Failure #2: Not bothering with documentation
If a database and the related data environment are not properly documented, it will be difficult to maintain or alter them as business requirements change.
I was tempted to make this the number one failure, not that the failures are necessarily listed in order of priority, but the task of properly documenting a database is so often glossed-over that even discussions around planning and design fail to mention it. I can understand that, though. In the strictest sense, documentation has nothing to do with the design itself, but it has everything thing to do with communicating that design and making it accessible in the future.
But let me take a step back. When I say "documentation," I'm not just talking about a modeling diagram. Sure, that's a good thing to have, but so are data dictionaries, extended properties, data flow diagrams, details about the data sources and how data is transformed, and information about any other component and process that make up a data-driven project. Even the database's object names play an important role (which we'll cover in the next failure).
Unfortunately, proper documentation is often treated as an afterthought, if addressed at all. When schedules and budgets grow tight, documentation gets tossed out the window. But make no mistake, this is technical debt at a very high rate of interest. Those corners being cut now will soon cost an organization over and over again as players try to track changes, identify problems, fix bugs, implement new systems, or in any way make sense of the existing logic and what's happening with the data.
Lack of proper documentation might be a result of shortsighted thinking or simply failing to understand the significant role it plays, but its role cannot be underestimated. It can serve as a valuable resource at ever stage of the product lifecycle for a wide range of individuals, whether database developers, application developers, testers, analysts, managers, DBAs, data architects, new hires, or any other participants who would otherwise spend hours trying to make sense of something that should have been documented in the first place.
Way out of Failure #2
Documentation can, and should, come in many forms. A data dictionary can be a good place to start. It provides descriptions of the tables, columns, relationships, constraints, and other database objects. The data dictionary should be complete and accurate and kept up-to-date as components change. Some teams might prefer to use extended properties, if their RDBMS supports them, or use both, just as long as developers, DBAs, architects and everyone else can know what's going on and have the same understanding of the purpose of each object, whether it's a foreign key or check constraint or even a table. Even details such as why a constraint can't be implemented can be useful.

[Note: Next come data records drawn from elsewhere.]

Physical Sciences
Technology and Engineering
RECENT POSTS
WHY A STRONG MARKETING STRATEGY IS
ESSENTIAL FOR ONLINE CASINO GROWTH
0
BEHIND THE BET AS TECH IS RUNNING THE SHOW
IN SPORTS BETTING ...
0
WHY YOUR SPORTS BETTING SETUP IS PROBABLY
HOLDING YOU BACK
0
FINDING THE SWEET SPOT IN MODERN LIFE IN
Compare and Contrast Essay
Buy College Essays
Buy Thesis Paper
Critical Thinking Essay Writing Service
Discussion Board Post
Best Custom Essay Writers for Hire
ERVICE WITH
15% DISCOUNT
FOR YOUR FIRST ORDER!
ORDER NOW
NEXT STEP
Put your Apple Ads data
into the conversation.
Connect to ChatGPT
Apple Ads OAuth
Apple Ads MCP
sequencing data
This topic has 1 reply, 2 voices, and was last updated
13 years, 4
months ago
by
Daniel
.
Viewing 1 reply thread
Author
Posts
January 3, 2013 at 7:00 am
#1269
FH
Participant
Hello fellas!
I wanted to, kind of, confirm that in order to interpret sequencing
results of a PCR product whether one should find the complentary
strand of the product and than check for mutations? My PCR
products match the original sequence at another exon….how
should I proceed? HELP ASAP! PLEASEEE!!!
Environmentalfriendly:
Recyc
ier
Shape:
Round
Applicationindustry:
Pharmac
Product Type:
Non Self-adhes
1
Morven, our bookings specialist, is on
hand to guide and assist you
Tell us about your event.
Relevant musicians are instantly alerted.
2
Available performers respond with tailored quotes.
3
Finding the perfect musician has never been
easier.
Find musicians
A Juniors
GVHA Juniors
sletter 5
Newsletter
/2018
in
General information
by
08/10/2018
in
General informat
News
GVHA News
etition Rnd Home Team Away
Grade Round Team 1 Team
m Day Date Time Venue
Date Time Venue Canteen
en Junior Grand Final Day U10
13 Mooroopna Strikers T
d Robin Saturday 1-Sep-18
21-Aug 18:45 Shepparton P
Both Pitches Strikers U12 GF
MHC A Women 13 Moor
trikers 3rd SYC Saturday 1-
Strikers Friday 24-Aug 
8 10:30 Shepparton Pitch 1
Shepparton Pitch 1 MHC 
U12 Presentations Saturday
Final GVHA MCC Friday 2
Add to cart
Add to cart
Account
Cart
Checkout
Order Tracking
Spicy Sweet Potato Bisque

Modeling diagrams can also be extremely helpful for conveying the database's design to various players. Such diagrams not only show the objects within a database, but also the relationships between them.
These days, data modeling tools make it relatively easy to generate data dictionaries and modeling diagrams and update them as needed, again providing an accurate picture of the database at any given point in time and helping to ensure that everyone has the same understanding of how things work. Perhaps the biggest challenge with this approach is getting the team to work together to provide a consistent way of generating the information. That, of course, will depend on the team.